Fig. 5.. Co-stimulation improves long-term in vitro function of STAR and TCR.

(A) Schematic depicting co-stimulation modified STAR-3 and TCR-1. MyD88 and CD40 (MC) domains linked to the transmembrane domain of the TCRβ chain generate Co-STAR-1 and Co-TCR-1, whereas MC domains linked to the transmembrane domain of Fas generate Co-STAR-2 and Co-TCR-2. (B) STAR-3 was compared to four patient-derived TCRs. Modified T cells (1 × 10⁴) were cultured with NALM6-MUT cells expressing GFP (5 × 10⁴) in the absence of exogenous cytokines. Every 48 hrs, 5 × 10⁴ NALM6-MUT cells were added to the co-culture. Live cell imaging was used to quantify cancer cells. (C) STAR-3 was compared to constructs containing MC domains. The experiment was set up exactly as described in B. Data are representative of means ± SEM of three technical replicates (B) or four technical replicates (C). (D) Flow cytometric quantification of NALM6-MUT cells on day 25 of the multiple stimulation assay shown in C. (E) Flow cytometric quantification of knock-in positive (KI+) T cells on day 25 of the multiple stimulation assay shown in C. Data are shown as means ± SD of four technical replicates. All data are representative of N = 2 independent experiments and n = 2 healthy donors. ****P < 0.0001, ***P < 0.001, ns (not significant) by two-way ANOVA (B and C) or one-way ANOVA (D and E) with Tukey’s multiple comparison test.

Fig. 6.. Co-STARs demonstrate prolonged activity in vivo.
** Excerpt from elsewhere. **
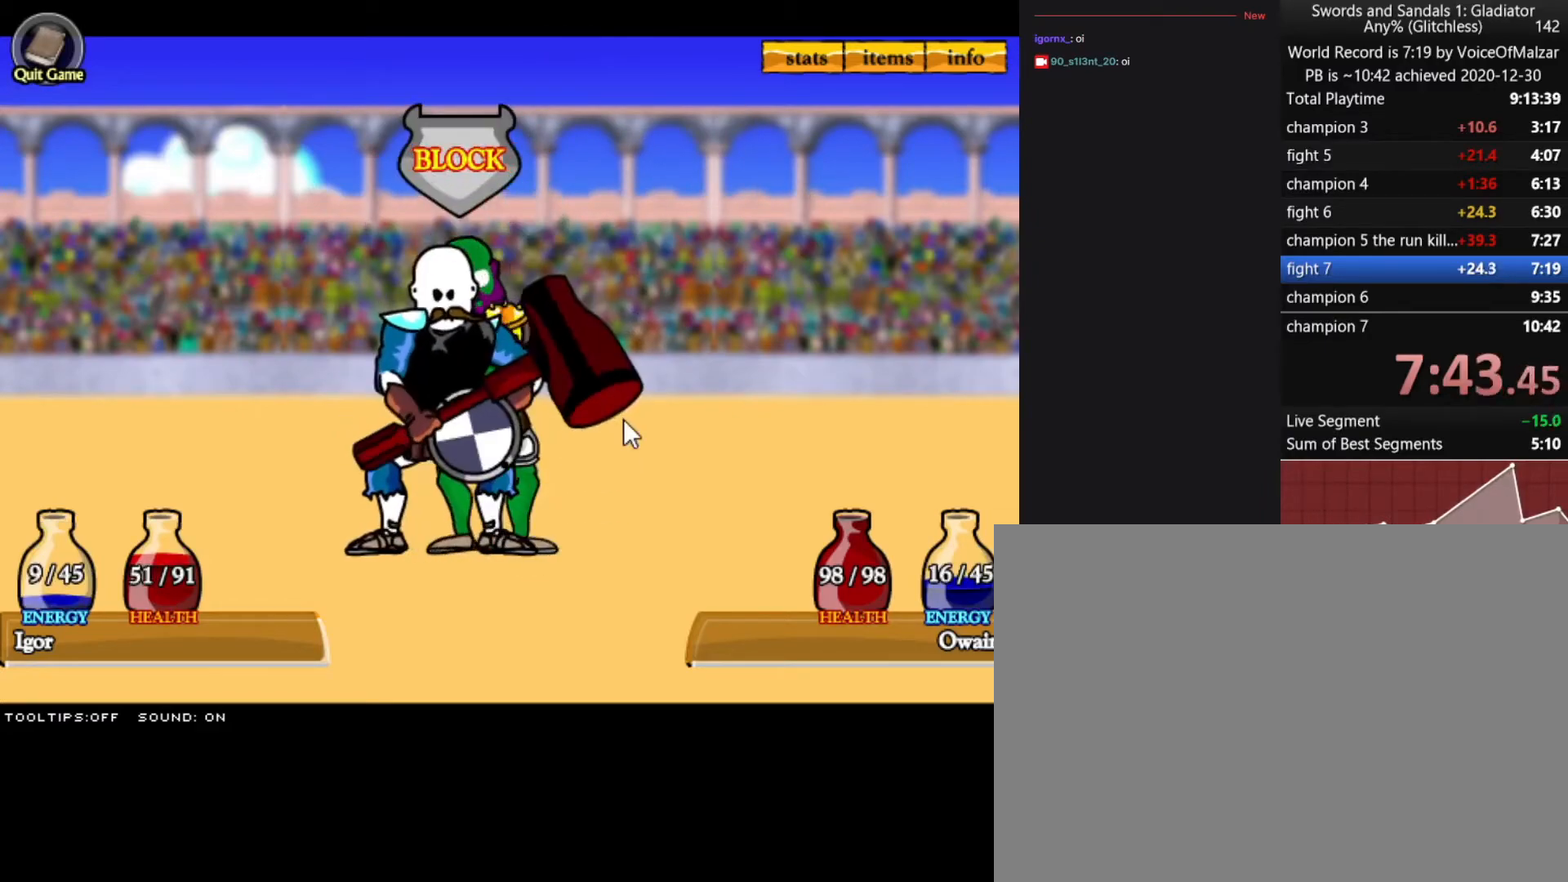
{"keys": [], "mouse": [], "events": [[83, "mouse_left", "up"], [167, "mouse_left", "down"], [217, "mouse_left", "up"], [450, "mouse_left", "down"], [500, "mouse_left", "up"]]}
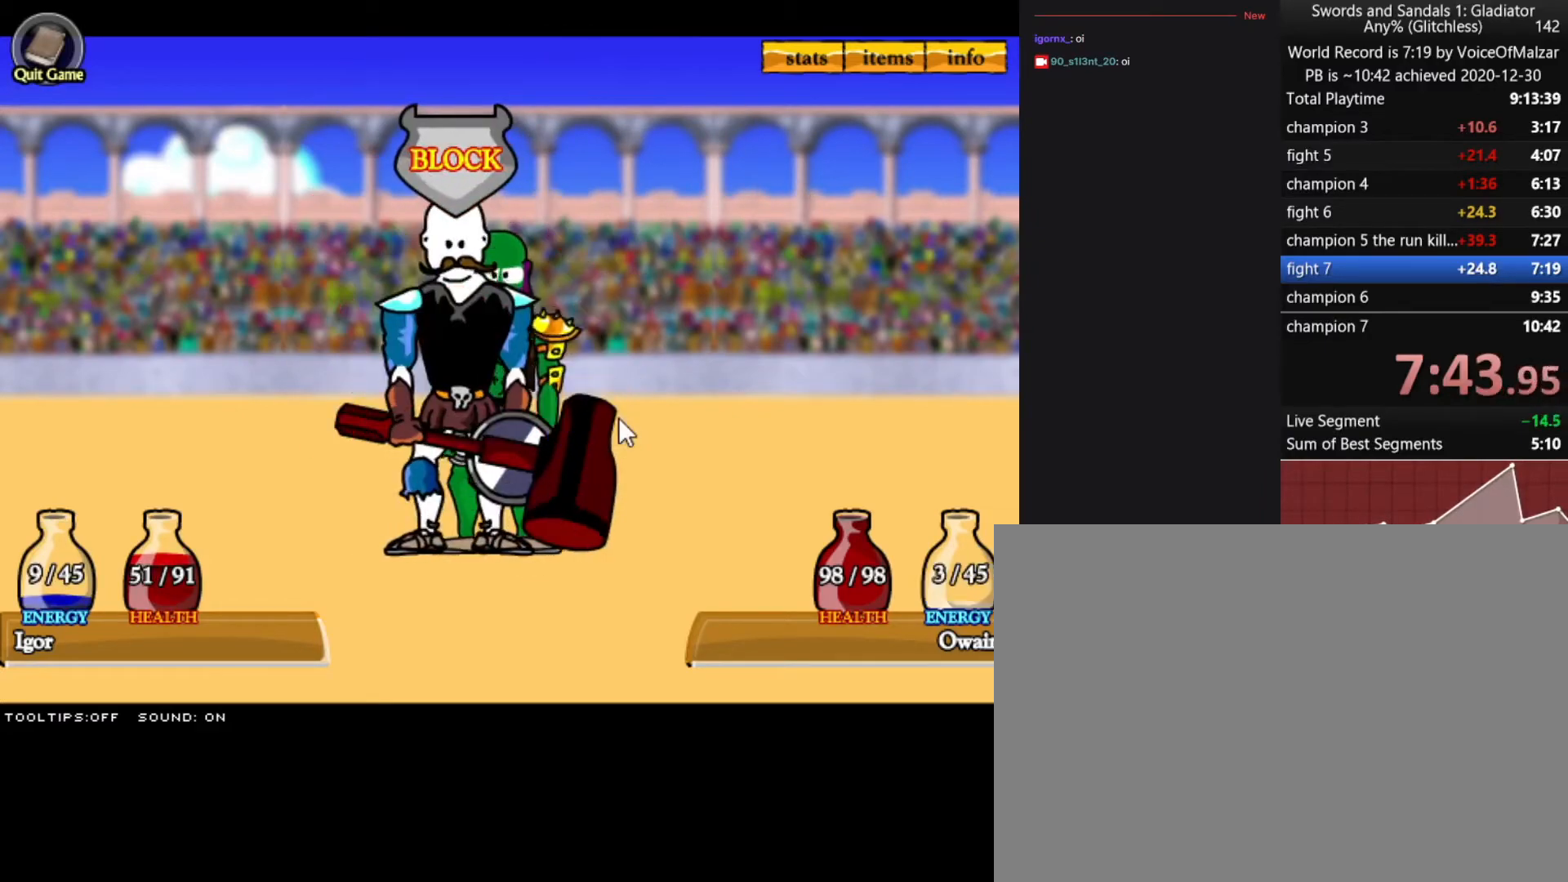
{"keys": [], "mouse": [], "events": [[100, "mouse_left", "down"], [133, "mouse_left", "up"], [233, "mouse_left", "down"], [333, "mouse_left", "up"]]}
(A) Schematic showing the design of the in vivo experiment. NSG mice (n=5 mice per treatment group) were inoculated through the tail vein with 0.35×10⁶ KMS26-MUT cells on day -6. Mice were randomized based on BLI signal on day -1. Tail vein injection of modified T cells (either 1 × 10⁶ knock-in+ (KI+) T cells normalized to 10% KI frequency with TCR-Control T cells or 1 × 10⁷ TCR-Control T Cells) was performed on day 0. Approximately weekly BLI imaging was used to track cancer cell growth. (B) Radiance measurements for treatment groups are displayed as means. Curves are truncated when all mice in a treatment arm died before the specified timepoint. BLI measurements were discontinued 99 days after initial treatment. Two-way ANOVA with Holm-Šídák multiple comparison correction was used to compare all treatment groups with at least 4 surviving mice through day 24 (P < 0.01 comparing TCR-Control to Co-STAR-1, Co-STAR-2, and Co-TCR-1; P > 0.05 comparing TCR-Control to STAR-3, TCR-1, and Co-TCR-2), through day 39 (P < 0.01 comparing Co-STAR-2 and Co-TCR-2), though day 54 (P < 0.01 comparing Co-STAR-1 and Co-TCR-1), and through day 86 (P < 0.01 comparing Co-STAR-1 and Co-STAR-2; B). (C) The same radiance data in B are displayed for individual mice by treatment group. One curve is gray in Co-STAR-1 to indicate that multiple tumor outgrowths occurred in the same mouse. (D) Kaplan-Meier survival curves of seven treatment groups, n=5 mice per group. Log-rank Mantel-Cox test with Bonferroni-Holm correction was used (P < 0.05 comparing Co-STAR-1 to TCR-1, Co-TCR-1, and Co-TCR-2; P > 0.05 comparing Co-STAR-1 and Co-STAR-2). (E) Quantification of KI+ T cells in peripheral blood of mice using flow cytometry. Measurements are shown as means, n = 5 mice per treatment group. The curves are truncated either when all mice within a treatment group died or when the number of KI+ T cells detected in peripheral blood by flow cytometry was zero. Two-way ANOVA with Holm-Šídák multiple comparison correction was used to compare all treatment groups through day 27 (P < 0.0001 comparing Co-STAR-1 to all other groups). (F) The same KI+ T cell concentrations from E are displayed for individual mice by treatment group. Data in this figure are from N = 1 experiment.